- Task material:
──────────

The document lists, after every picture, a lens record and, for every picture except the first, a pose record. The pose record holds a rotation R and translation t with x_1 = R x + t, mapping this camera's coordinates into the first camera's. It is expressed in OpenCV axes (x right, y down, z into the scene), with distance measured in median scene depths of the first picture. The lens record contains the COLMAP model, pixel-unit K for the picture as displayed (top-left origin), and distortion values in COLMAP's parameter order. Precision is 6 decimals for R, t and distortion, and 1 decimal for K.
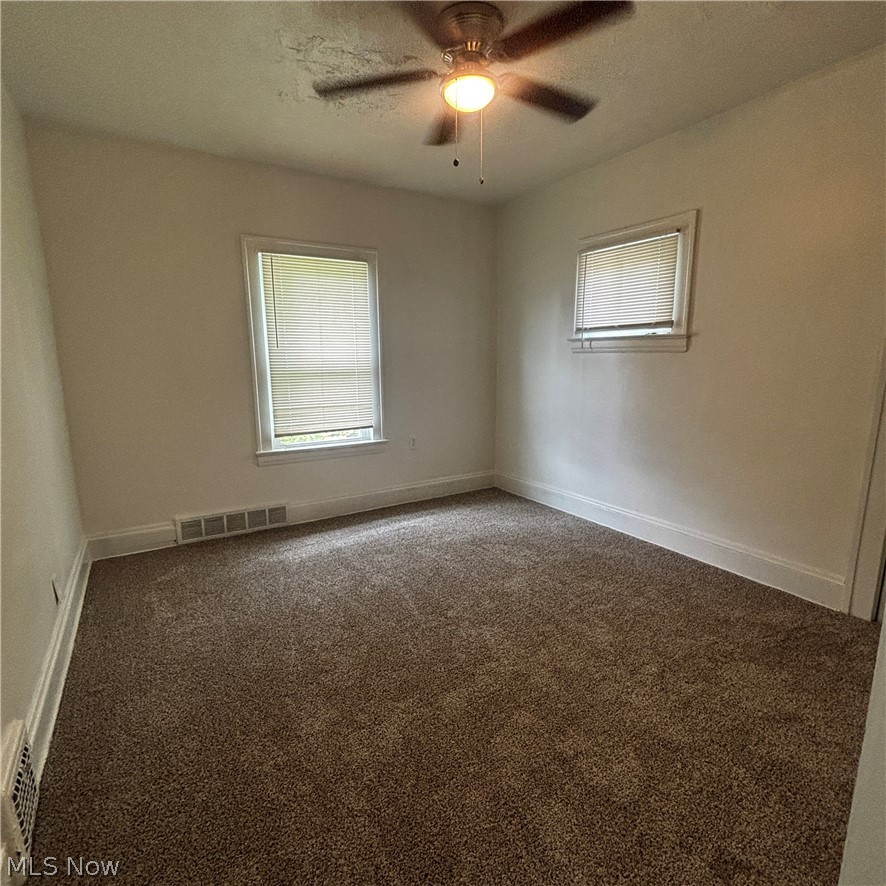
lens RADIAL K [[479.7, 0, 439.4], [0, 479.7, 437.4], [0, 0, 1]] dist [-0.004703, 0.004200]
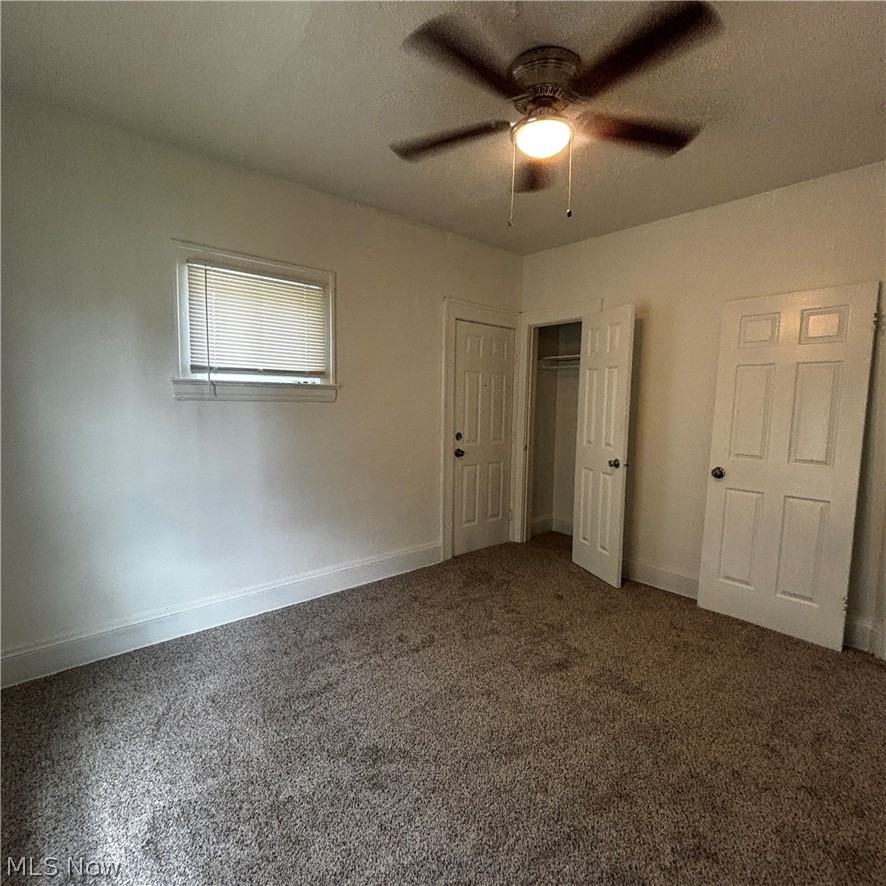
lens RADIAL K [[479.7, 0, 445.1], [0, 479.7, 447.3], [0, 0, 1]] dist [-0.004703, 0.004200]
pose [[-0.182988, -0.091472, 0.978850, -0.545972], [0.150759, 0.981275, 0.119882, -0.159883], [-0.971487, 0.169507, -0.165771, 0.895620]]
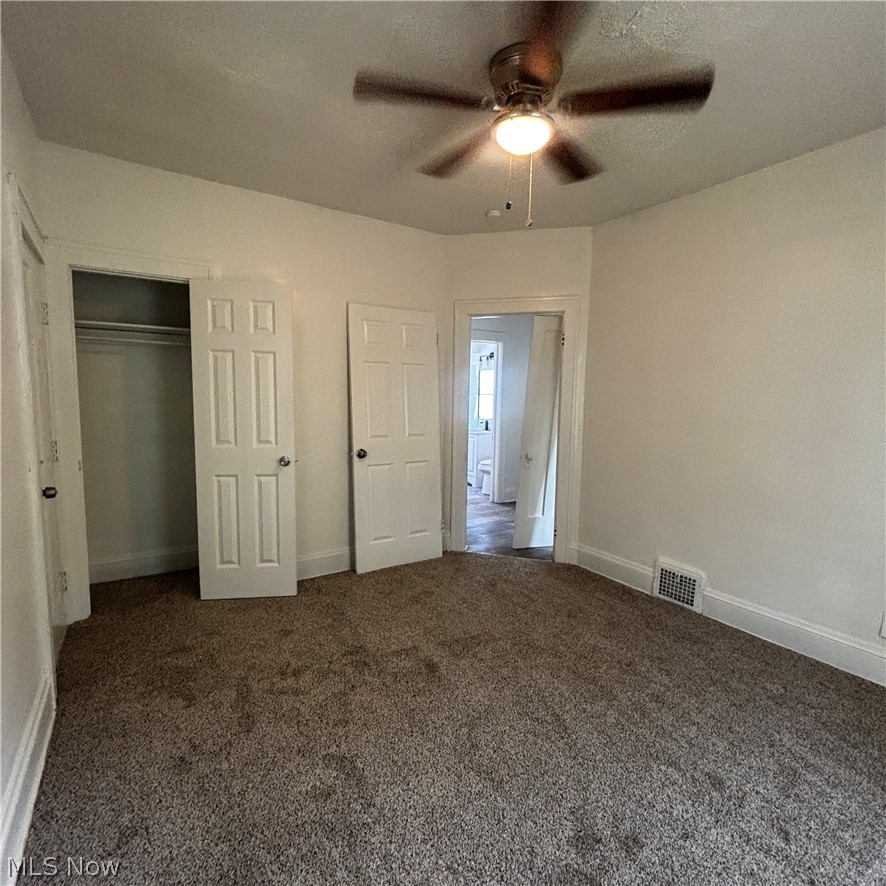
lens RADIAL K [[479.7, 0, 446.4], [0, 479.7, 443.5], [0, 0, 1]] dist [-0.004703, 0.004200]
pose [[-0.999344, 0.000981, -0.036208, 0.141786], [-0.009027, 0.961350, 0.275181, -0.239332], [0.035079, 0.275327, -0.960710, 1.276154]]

──────────

- Task: Your answer must be an exact repeat of the records above, with the pictures left out.

- Output below:
The document lists, after every picture, a lens record and, for every picture except the first, a pose record. The pose record holds a rotation R and translation t with x_1 = R x + t, mapping this camera's coordinates into the first camera's. It is expressed in OpenCV axes (x right, y down, z into the scene), with distance measured in median scene depths of the first picture. The lens record contains the COLMAP model, pixel-unit K for the picture as displayed (top-left origin), and distortion values in COLMAP's parameter order. Precision is 6 decimals for R, t and distortion, and 1 decimal for K.
lens RADIAL K [[479.7, 0, 439.4], [0, 479.7, 437.4], [0, 0, 1]] dist [-0.004703, 0.004200]
lens RADIAL K [[479.7, 0, 445.1], [0, 479.7, 447.3], [0, 0, 1]] dist [-0.004703, 0.004200]
pose [[-0.182988, -0.091472, 0.978850, -0.545972], [0.150759, 0.981275, 0.119882, -0.159883], [-0.971487, 0.169507, -0.165771, 0.895620]]
lens RADIAL K [[479.7, 0, 446.4], [0, 479.7, 443.5], [0, 0, 1]] dist [-0.004703, 0.004200]
pose [[-0.999344, 0.000981, -0.036208, 0.141786], [-0.009027, 0.961350, 0.275181, -0.239332], [0.035079, 0.275327, -0.960710, 1.276154]]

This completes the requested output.